> WORK INSTRUCTIONS:
a – In the text on the purpose of education, what approach has the scale of the challenge long forced education institutions to adopt?
b – Write a continuation of the text on the purpose of education, beginning right after its final sentence.

*** Opening of TEXT PROVIDED ***

Think fast: What is the purpose of education? Ask any group of people — including any group of educators — and you’re likely to hear a different answer from each. Therein is a clue. If each of us gives a different answer to this age-old question, doesn’t it follow that education serves a unique purpose, for each individual?
Indeed, if there is a common theme to answers given to this question, it typically revolves around the individual: “To give each person a life-long love of learning.” “To give learners practical skills that will enable them to support themselves.” “To ground each student in a philosophy of life that will allow him or her to flourish.” Is each a legitimate answer to the question? Yes. Is each focused on an individual’s growth and success? Yes.
For millennia, the practice of education has aimed for and fallen short of this ideal of individualized growth. The sheer scale of the challenge has long forced education institutions to adopt an assembly-line approach to learning that served the greatest number of students; e.g., subtraction in second grade, fractions in fourth. Ready or not, here it comes: Teaching to the middle may allow a learning environment to flourish for some students in the middle, some of the time, but it almost invariably leaves advanced students bored and restless and underperforming students falling ever further behind.

*** Close of TEXT PROVIDED ***
*** Opening of DATA RECORDS ***

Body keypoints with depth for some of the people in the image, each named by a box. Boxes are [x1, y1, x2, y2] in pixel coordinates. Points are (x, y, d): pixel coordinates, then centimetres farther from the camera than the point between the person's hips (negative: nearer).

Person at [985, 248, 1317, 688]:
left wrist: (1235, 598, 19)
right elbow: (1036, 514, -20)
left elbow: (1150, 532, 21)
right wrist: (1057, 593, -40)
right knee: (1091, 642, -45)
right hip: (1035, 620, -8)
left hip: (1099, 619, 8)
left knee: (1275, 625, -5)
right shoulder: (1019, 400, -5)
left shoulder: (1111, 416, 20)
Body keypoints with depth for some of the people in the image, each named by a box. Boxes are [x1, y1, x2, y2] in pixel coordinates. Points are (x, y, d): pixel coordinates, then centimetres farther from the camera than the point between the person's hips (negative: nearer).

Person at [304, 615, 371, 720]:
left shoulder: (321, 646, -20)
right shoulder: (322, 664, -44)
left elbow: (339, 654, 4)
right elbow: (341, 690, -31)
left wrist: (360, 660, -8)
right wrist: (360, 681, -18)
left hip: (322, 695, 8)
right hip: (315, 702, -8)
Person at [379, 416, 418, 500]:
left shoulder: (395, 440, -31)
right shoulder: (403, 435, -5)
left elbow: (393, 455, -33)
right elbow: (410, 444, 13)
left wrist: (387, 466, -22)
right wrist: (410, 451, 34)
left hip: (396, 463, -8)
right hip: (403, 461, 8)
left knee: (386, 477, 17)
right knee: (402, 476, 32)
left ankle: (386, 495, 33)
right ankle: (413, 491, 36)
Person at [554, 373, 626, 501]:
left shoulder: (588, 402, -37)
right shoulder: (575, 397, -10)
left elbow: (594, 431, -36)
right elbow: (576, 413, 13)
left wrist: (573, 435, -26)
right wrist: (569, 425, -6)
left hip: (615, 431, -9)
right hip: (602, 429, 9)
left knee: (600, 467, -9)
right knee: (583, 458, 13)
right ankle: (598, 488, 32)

*** Close of DATA RECORDS ***

> TASK RESPONSES:
a – An assembly-line approach to learning that served the greatest number of students.

b –
In the 21st century, we are at last on the cusp of technologies that allow for a truly individualized learning experience. In a one-to-one classroom, if a teacher can keep Student A occupied with learning fractions, while Student B tackles algebra, and both students can feel challenged and engaged in the pursuit of new skills, that seems like the Holy Grail of education, right? Well, perhaps. A lot is left up to the learner in this scenario. New technologies make it ever more important that each student develops the ability to enjoy learning, and habits that will allow him or her to keep learning, long after the school bell has rung.
That’s because the same technology ruptures have changed the modern workforce. Mostly gone are the routine jobs that employed the middle class of past generations. In their place are professional and services jobs, each requiring a unique set of skills and a constant learning curve to keep pace with competitive and technological change. The downside to the modern workforce is that those students who never learned to love learning are the ones falling behind. The upside? The 21st century workforce, like the 21st century classroom, offers each individual a chance to develop their own career path — their own life path — in a way that suits a unique set of skills and interests.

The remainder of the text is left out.